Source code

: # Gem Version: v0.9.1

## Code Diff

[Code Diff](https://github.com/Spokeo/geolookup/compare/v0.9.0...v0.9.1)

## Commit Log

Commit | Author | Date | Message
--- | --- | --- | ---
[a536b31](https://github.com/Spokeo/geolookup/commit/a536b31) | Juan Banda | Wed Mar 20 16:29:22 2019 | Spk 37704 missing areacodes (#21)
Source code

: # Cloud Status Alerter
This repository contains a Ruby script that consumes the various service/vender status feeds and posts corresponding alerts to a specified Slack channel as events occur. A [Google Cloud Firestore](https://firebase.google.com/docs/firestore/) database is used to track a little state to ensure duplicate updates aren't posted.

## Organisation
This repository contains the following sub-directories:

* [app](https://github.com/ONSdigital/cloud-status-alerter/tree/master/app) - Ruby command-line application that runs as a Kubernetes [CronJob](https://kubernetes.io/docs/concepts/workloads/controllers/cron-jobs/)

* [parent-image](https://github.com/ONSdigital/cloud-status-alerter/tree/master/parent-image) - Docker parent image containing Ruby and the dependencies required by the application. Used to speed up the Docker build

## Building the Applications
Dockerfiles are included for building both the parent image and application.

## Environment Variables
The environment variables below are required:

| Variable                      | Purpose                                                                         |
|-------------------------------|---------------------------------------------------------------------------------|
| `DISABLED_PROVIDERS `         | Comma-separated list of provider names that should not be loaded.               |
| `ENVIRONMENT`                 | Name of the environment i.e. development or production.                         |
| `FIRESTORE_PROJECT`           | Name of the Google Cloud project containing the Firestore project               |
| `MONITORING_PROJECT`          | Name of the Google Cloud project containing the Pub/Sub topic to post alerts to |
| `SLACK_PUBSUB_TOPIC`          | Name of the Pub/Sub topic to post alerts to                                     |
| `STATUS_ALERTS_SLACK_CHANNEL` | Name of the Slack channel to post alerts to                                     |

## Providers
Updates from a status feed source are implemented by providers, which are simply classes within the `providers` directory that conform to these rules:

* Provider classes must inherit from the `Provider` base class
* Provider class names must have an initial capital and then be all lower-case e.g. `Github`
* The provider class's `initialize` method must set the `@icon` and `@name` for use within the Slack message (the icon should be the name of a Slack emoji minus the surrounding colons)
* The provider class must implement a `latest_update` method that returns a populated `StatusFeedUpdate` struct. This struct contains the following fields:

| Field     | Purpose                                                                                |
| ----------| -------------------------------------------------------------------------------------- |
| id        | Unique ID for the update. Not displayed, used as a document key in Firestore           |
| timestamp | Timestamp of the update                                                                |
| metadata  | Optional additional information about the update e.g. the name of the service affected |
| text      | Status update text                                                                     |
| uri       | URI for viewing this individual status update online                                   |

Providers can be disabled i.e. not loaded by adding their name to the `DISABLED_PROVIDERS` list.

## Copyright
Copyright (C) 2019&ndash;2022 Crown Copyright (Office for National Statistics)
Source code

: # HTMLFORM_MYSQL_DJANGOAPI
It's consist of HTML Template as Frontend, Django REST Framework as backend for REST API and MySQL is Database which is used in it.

════════════════════

TASK TO COMPLETE.
Reproduce the entire listing above line for line, changing nothing.

RESPONSE BELOW.
Source code

: # Gem Version: v0.9.1

## Code Diff

[Code Diff](https://github.com/Spokeo/geolookup/compare/v0.9.0...v0.9.1)

## Commit Log

Commit | Author | Date | Message
--- | --- | --- | ---
[a536b31](https://github.com/Spokeo/geolookup/commit/a536b31) | Juan Banda | Wed Mar 20 16:29:22 2019 | Spk 37704 missing areacodes (#21)
Source code

: # Cloud Status Alerter
This repository contains a Ruby script that consumes the various service/vender status feeds and posts corresponding alerts to a specified Slack channel as events occur. A [Google Cloud Firestore](https://firebase.google.com/docs/firestore/) database is used to track a little state to ensure duplicate updates aren't posted.

## Organisation
This repository contains the following sub-directories:

* [app](https://github.com/ONSdigital/cloud-status-alerter/tree/master/app) - Ruby command-line application that runs as a Kubernetes [CronJob](https://kubernetes.io/docs/concepts/workloads/controllers/cron-jobs/)

* [parent-image](https://github.com/ONSdigital/cloud-status-alerter/tree/master/parent-image) - Docker parent image containing Ruby and the dependencies required by the application. Used to speed up the Docker build

## Building the Applications
Dockerfiles are included for building both the parent image and application.

## Environment Variables
The environment variables below are required:

| Variable                      | Purpose                                                                         |
|-------------------------------|---------------------------------------------------------------------------------|
| `DISABLED_PROVIDERS `         | Comma-separated list of provider names that should not be loaded.               |
| `ENVIRONMENT`                 | Name of the environment i.e. development or production.                         |
| `FIRESTORE_PROJECT`           | Name of the Google Cloud project containing the Firestore project               |
| `MONITORING_PROJECT`          | Name of the Google Cloud project containing the Pub/Sub topic to post alerts to |
| `SLACK_PUBSUB_TOPIC`          | Name of the Pub/Sub topic to post alerts to                                     |
| `STATUS_ALERTS_SLACK_CHANNEL` | Name of the Slack channel to post alerts to                                     |

## Providers
Updates from a status feed source are implemented by providers, which are simply classes within the `providers` directory that conform to these rules:

* Provider classes must inherit from the `Provider` base class
* Provider class names must have an initial capital and then be all lower-case e.g. `Github`
* The provider class's `initialize` method must set the `@icon` and `@name` for use within the Slack message (the icon should be the name of a Slack emoji minus the surrounding colons)
* The provider class must implement a `latest_update` method that returns a populated `StatusFeedUpdate` struct. This struct contains the following fields:

| Field     | Purpose                                                                                |
| ----------| -------------------------------------------------------------------------------------- |
| id        | Unique ID for the update. Not displayed, used as a document key in Firestore           |
| timestamp | Timestamp of the update                                                                |
| metadata  | Optional additional information about the update e.g. the name of the service affected |
| text      | Status update text                                                                     |
| uri       | URI for viewing this individual status update online                                   |

Providers can be disabled i.e. not loaded by adding their name to the `DISABLED_PROVIDERS` list.

## Copyright
Copyright (C) 2019&ndash;2022 Crown Copyright (Office for National Statistics)
Source code

: # HTMLFORM_MYSQL_DJANGOAPI
It's consist of HTML Template as Frontend, Django REST Framework as backend for REST API and MySQL is Database which is used in it.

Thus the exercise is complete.